May 2nd, 2009 | Food Rant, Obsessed

12 Responses to Delicious Poison

  1. quagmire says:

    Ummmm … I know what I’m baking next week!
    I had forgotten about the macaroon brownies yer ma makes. Don’t forget her raspberry-swirled brownies also. Hey, I’m thinkin’ raspberry-macaroon brownies … fuck yeah!
    Another good commercial mix (for we Nor’wester folks) is Krusteez brand. Perfectly schleppy corporate brownies every time, that consistently taste like you stopped at a 7-11 on Route 66 … heh

  2. Aaron Leva says:

    people always gasp when i say this, but. . . I don’t like brownies. whenever they’re around i will always try one, because come on! they’re brownies! but no. i never have more than a bite or two. i just don’t like them.

  3. quagmire says:

    @ Aaron … Communist!

  4. Sunday says:

    Aaron, I don’t really like brownies either. I mean, there is only one kind I like (uh, as mentioned) but I would never purchase one from a bakery or anything. So like, 99 times out of 100 I’d much rather have a slice of chocolate cake.

  5. quagmire says:

    @Sunday …Communist!

  6. Aaron Leva says:

    i umm. . . don’t really care for cake either.

  7. Zombie Jesus says:

    Oh, man, box brownies are THE BEST. I haven’t really tried the hippie box brownies, but they probably aren’t as good. I’m definitely not cool with the trans fats and excessive poisons right now ’cause I’m producing a 15 pound person’s entire diet inside my body, but when I’m not lactating, I’m totally making the coconut brownies.

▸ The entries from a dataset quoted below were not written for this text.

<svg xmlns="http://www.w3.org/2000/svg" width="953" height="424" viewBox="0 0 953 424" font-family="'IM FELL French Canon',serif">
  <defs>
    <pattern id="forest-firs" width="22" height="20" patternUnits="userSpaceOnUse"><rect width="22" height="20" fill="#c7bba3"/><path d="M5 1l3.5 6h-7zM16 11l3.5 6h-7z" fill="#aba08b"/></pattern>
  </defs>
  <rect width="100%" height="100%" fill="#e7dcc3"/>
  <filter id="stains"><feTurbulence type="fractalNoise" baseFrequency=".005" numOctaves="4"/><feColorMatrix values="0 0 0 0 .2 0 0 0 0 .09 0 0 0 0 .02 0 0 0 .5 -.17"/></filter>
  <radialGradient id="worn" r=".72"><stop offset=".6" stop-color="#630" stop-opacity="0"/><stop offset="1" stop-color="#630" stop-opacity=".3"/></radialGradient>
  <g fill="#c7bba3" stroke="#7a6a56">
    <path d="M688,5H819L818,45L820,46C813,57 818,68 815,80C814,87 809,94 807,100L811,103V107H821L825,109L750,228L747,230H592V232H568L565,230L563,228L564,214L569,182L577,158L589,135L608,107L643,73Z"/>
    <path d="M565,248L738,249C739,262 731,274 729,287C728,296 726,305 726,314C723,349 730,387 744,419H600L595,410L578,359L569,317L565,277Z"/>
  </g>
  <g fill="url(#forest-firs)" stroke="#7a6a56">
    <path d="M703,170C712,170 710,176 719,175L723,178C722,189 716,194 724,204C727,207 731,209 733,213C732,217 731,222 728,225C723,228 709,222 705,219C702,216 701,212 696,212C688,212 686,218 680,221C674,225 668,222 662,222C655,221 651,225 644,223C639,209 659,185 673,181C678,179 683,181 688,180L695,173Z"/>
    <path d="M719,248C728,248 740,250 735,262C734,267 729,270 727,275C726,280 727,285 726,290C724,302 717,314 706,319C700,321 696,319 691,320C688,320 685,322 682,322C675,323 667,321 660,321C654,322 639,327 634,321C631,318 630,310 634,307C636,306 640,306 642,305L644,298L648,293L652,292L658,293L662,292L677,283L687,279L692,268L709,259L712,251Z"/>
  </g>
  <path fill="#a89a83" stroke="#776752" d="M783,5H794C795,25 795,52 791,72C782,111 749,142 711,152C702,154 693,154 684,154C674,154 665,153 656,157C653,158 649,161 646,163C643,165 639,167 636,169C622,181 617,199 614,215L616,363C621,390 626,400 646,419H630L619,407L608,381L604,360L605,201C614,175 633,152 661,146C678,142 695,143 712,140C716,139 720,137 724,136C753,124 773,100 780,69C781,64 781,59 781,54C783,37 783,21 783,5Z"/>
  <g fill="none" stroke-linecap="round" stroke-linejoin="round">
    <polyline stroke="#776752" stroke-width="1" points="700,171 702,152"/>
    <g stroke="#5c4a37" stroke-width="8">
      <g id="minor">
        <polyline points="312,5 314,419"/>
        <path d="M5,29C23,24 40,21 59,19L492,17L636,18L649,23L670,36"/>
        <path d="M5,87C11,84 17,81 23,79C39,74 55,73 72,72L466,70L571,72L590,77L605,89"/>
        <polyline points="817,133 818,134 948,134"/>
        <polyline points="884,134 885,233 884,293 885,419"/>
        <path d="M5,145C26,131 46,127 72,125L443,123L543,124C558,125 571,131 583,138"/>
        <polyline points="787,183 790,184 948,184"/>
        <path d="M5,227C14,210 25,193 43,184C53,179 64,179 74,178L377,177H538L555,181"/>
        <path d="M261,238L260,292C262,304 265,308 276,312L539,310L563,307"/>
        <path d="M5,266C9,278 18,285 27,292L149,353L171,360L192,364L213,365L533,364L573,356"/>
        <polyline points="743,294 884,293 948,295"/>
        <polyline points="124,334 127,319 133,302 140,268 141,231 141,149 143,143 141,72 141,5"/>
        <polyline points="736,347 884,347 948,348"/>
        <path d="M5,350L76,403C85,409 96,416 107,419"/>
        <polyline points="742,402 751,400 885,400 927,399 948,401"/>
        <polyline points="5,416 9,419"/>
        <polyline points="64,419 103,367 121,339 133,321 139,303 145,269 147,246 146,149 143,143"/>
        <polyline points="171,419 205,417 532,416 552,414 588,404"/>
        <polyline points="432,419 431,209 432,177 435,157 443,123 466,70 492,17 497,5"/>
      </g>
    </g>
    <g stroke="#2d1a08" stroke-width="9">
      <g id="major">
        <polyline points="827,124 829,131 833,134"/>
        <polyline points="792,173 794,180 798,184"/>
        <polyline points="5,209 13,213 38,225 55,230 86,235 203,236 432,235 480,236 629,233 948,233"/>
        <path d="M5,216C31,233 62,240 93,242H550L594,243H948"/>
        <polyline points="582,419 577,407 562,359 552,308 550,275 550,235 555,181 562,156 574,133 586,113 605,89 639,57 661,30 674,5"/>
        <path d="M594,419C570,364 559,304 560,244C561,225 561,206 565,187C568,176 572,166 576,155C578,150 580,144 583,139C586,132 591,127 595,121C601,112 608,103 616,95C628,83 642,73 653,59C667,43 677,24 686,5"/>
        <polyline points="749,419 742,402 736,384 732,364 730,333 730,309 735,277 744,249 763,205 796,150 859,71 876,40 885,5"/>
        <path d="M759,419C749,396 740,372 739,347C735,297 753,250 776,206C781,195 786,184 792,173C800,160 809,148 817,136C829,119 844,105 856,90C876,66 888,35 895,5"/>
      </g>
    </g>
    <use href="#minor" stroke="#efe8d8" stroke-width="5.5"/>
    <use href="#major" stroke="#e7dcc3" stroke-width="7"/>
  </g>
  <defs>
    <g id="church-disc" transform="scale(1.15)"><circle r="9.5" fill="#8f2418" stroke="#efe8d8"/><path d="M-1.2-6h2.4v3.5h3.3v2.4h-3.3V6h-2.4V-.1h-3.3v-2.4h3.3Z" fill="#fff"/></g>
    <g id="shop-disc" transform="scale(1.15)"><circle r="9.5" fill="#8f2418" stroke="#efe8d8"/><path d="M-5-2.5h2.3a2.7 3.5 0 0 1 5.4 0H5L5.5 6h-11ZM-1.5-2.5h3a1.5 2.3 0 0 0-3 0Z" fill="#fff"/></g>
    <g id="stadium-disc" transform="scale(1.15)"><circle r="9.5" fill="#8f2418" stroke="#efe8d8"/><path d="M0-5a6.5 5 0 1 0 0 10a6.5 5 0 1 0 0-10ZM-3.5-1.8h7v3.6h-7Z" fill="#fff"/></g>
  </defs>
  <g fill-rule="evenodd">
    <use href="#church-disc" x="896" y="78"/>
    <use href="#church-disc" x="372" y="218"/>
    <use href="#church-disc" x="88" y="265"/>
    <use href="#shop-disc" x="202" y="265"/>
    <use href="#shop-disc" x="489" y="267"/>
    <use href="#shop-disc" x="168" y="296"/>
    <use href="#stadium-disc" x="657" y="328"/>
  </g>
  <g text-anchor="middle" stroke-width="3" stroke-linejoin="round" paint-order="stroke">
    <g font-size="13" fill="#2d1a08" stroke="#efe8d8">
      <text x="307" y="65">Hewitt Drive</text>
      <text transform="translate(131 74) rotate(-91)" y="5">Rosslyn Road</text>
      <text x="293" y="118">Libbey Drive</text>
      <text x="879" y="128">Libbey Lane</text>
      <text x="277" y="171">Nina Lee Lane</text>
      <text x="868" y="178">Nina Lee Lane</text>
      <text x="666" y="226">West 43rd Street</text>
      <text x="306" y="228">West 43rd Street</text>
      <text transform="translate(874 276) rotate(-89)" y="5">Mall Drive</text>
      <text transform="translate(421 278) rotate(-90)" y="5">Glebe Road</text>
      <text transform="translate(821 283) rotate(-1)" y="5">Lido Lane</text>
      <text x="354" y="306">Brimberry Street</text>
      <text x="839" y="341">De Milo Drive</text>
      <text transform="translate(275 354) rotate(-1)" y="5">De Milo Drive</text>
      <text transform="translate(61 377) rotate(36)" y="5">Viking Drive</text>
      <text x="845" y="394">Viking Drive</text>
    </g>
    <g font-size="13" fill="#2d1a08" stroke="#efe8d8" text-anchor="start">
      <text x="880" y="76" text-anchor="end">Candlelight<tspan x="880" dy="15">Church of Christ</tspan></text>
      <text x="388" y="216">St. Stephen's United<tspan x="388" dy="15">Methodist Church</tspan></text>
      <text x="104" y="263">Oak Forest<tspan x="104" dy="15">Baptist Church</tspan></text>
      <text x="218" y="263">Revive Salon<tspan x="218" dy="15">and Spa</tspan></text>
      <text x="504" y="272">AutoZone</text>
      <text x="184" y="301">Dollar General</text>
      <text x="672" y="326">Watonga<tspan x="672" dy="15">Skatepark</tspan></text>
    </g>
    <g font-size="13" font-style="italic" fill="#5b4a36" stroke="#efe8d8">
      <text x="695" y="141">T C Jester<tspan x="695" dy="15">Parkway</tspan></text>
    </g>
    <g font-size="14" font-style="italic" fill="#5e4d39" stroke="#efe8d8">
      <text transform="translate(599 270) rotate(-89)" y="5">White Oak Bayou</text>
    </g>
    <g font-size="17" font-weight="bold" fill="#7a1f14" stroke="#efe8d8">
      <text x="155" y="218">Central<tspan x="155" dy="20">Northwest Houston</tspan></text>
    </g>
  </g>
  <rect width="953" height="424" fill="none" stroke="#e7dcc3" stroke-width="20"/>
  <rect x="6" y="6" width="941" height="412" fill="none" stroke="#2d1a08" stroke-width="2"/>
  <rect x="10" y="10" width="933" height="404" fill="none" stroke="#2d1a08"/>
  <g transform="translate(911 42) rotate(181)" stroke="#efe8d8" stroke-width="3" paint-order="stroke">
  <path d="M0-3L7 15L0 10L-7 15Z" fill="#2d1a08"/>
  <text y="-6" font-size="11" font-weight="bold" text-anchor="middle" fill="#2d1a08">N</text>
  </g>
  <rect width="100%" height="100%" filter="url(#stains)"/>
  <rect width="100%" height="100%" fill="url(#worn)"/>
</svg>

    Have you read The Omnivore’s Dilemma? I’m reading it right now and this post was somewhat germane.

  8. quag says:

    @Zombie, the Undead Jesus: finally, a non-communistic comment by a ghetto-brownie lover. UP The Revolution!
    BTW: Where & when is yer clan moving (unless you’d rather not say here, natch).

  9. Sunday says:

    This goes out to Aaron, mostly, but there are plenty of popular bakery/dessert items I’m not totally on board with. I’m not a big fan of most breakfast pastries, for example. I look at rows and rows of croissants and muffins and scones in the cafes and think “I want nothing here.” I think a large part of it is how I know that most cafes use totally pre-manufactured shit now, which I have zero interest in. I assume, for example, that a croissant fresh from the oven while I stood in a cafe in Paris would most certainly make its way into my piehole.

    Zombie: You know, I haven’t really tried the hippie brands yet either, I should probably try them before I start spouting off defensive odes to trans fats. I haven’t read the omnivore’s dilemma yet, purely out of laziness.

  10. Sunday says:

    I just realized how totally cretinous my sentence I just wrote reads:

    “I think a large part of it is how I know that most cafes use totally pre-manufactured shit now, which I have zero interest in.”

    What I mean is, when I can make that pre-manufactured shit at home and have it warm from the oven.

  11. Zombie Jesus says:

    General Major Webelo Quagmire: We scored a very nice duplex a couple blocks from the DNR building downtown. We moved a whopping 2 miles :)

  12. Leesa says:

    Every time you mention brownie…I want NINJA BROWNIES dammit sunday! DAMMIT.

    Also, when I was growing up every woman I knew took SCM in her coffee (only the ladies, Texas men don’t take milk or cream- its fey). They had it on the counter of every diner.
    Never eaten it on crackers for god’s sake. Quag’s apparently from the crazy south.